Da esquerda para a direita, os jovens empreendedores  Fernando Gorayeb Belem; Luis Palomares Filho, Marcos de Luizi, e Daniel Canan

Da esquerda para a direita, os jovens empreendedores Fernando Gorayeb Belem, Luis Palomares Filho, Marcos de Luizi, e Daniel Canan

Smartphone com a bateria descarregada é, para muitos usuários, o mal do século. O desafio virou uma oportunidade para quatro jovens empreendedores de 26 a 28 anos que deixaram seus respectivos empregos (nos mercados financeiro e de exportação) e se uniram em torno da estruturação de um modelo de negócios baseado no desenvolvimento de totens publicitários com o serviço de recarga de celulares e tablets. Diferentemente dos serviços oferecidos na Europa e nos Estados Unidos, a ideia dos sócios foi, desde o início, oferecer um serviço gratuito. Daí a necessidade de se buscar anunciantes, a exemplo da Brahma e Budeweiser (já conquistadas), para o painel estático ou vídeo-display com vinhetas de 15 segundos cada.
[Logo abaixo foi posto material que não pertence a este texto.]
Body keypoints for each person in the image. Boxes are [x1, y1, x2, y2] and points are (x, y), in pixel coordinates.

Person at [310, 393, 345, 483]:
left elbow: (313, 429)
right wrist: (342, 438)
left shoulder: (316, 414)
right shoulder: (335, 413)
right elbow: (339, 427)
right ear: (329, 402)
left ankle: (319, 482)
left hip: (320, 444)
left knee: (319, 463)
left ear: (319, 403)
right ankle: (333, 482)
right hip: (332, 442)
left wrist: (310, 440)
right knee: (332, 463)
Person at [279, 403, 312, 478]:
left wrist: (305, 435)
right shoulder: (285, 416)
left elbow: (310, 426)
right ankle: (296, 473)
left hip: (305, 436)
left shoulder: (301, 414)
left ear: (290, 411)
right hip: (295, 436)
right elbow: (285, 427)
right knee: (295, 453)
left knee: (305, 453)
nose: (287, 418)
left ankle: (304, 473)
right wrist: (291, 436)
Batizada de PowerPlug, a empresa iniciou sua operação em janeiro e já tem 37 estações fixas em operação em estabelecimentos como Otávio Café, Forneria San Paolo, baladas Villa Mix e The Sailor, Faap, academia Reebok e aeroportos. Mas, como explicam, o céu é o limite: é possível instalar os totens em shoppings, hospitais, universidades, parques, barbearias e até mesmo em festas e eventos – de um Lollapalooza a um salão do automóvel até uma festa de 15 anos ou um casamento. A expectativa é fechar o ano com o dobro de endereços e um dos motivos foi a assinatura recente de contratos com as administradoras de shoppings Aliansce e Sonae Sierra.
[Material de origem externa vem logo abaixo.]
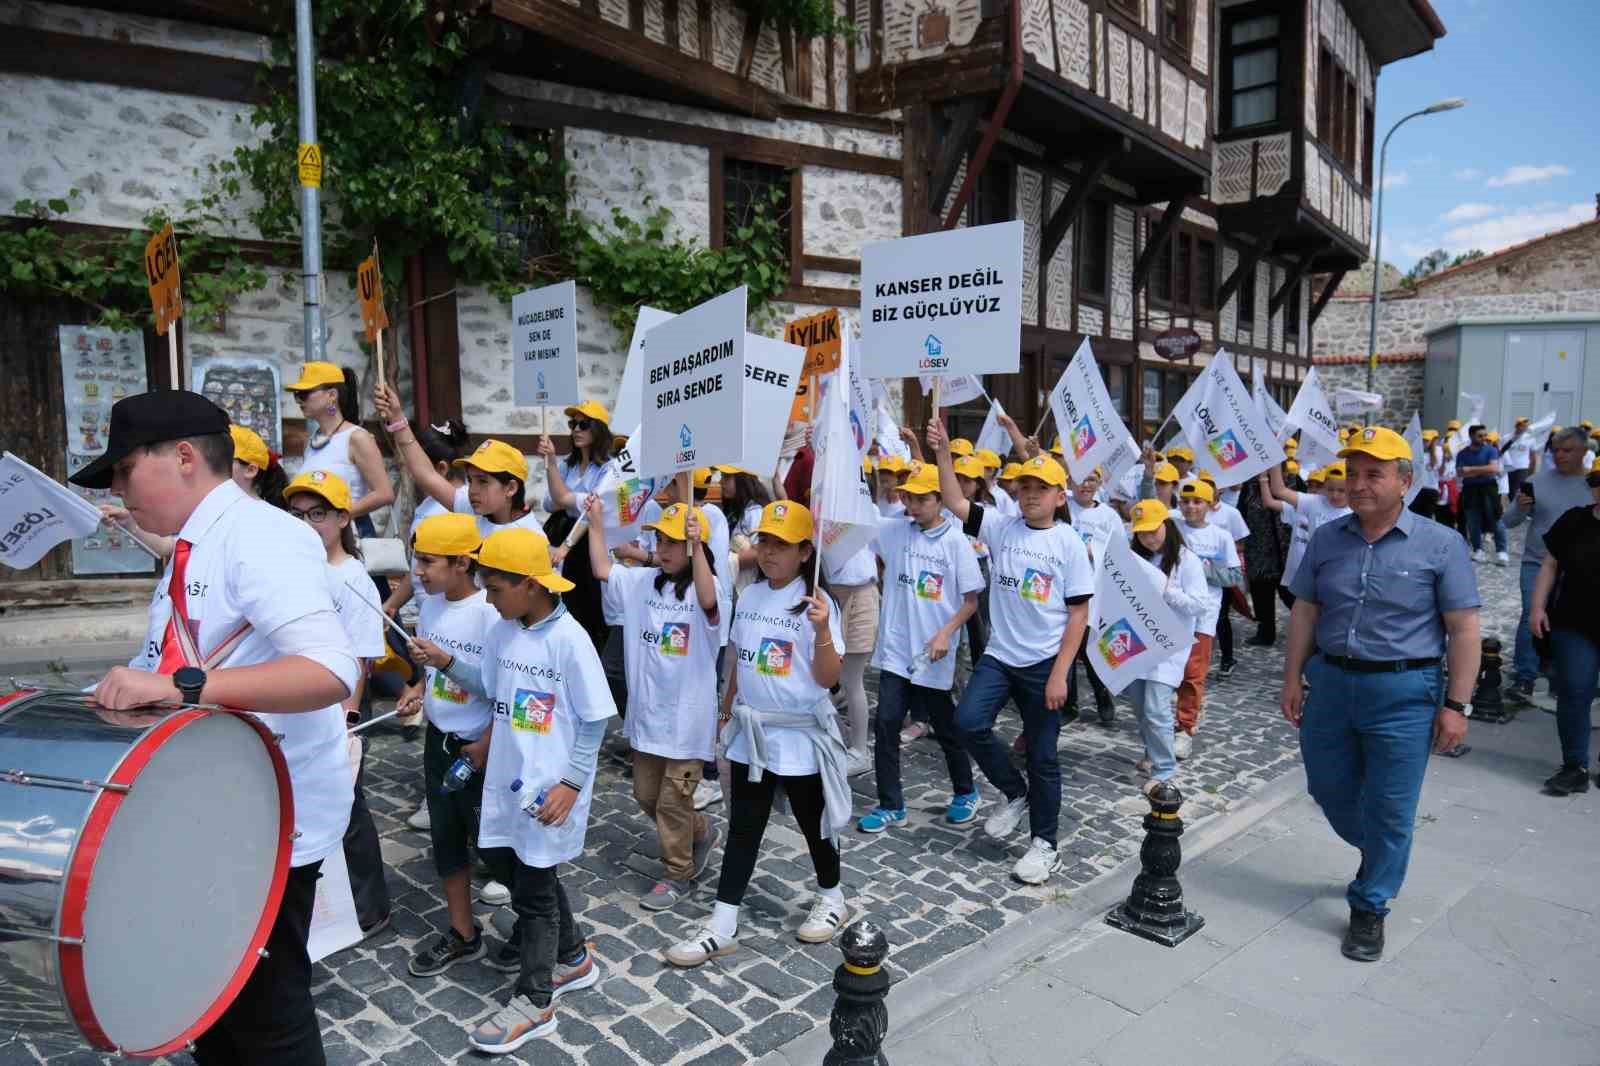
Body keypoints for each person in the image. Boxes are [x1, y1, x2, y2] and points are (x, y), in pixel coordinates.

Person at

O sócio Fernando Gorayeb explica que, diferentemente de tomadas soltas e espalhadas em locais como aeroportos, o serviço da PowerPlug não exige que o usuário fique em pé, ao lado do aparelho, aguardando a recarga. A cabine tem seis compartimentos para celulares e um para tablets que fecham automaticamente e geram um ticket com senha. “É possível recarregar praticamente 90% dos aparelhos em uso na atualidade, com a diferença que só utilizamos cabos originais”, observa Gorayeb. Para evitar roubos, Luis Palomares Filho, outro sócio do negócio, explica que os totens foram testados inúmeras vezes e contam com materiais como acrílico anti-vandalismo. Patenteados pela empresa, os equipamentos têm pintura eletrostática, uma exigência para entrarem em hospitais.

Mas como a PowerPlug gera receita? A partir de publicidade, que pode ser adesivada na máquina ou inserida na tela display de alta qualidade HD. “Os totens são posicionados estrategicamente em locais de grande circulação com visibilidade publicitária por meio de um vídeo display e o painel luminoso para veiculação de mídia”, explica Gorayeb.

A ideia do quarteto é atingir o ponto de equilíbrio em 2,5 anos. Quando esse dia chegar, a ideia é contabilizar 450 totens espalhados pelo país e um faturamento de cerca de R$ 40 milhões no ano.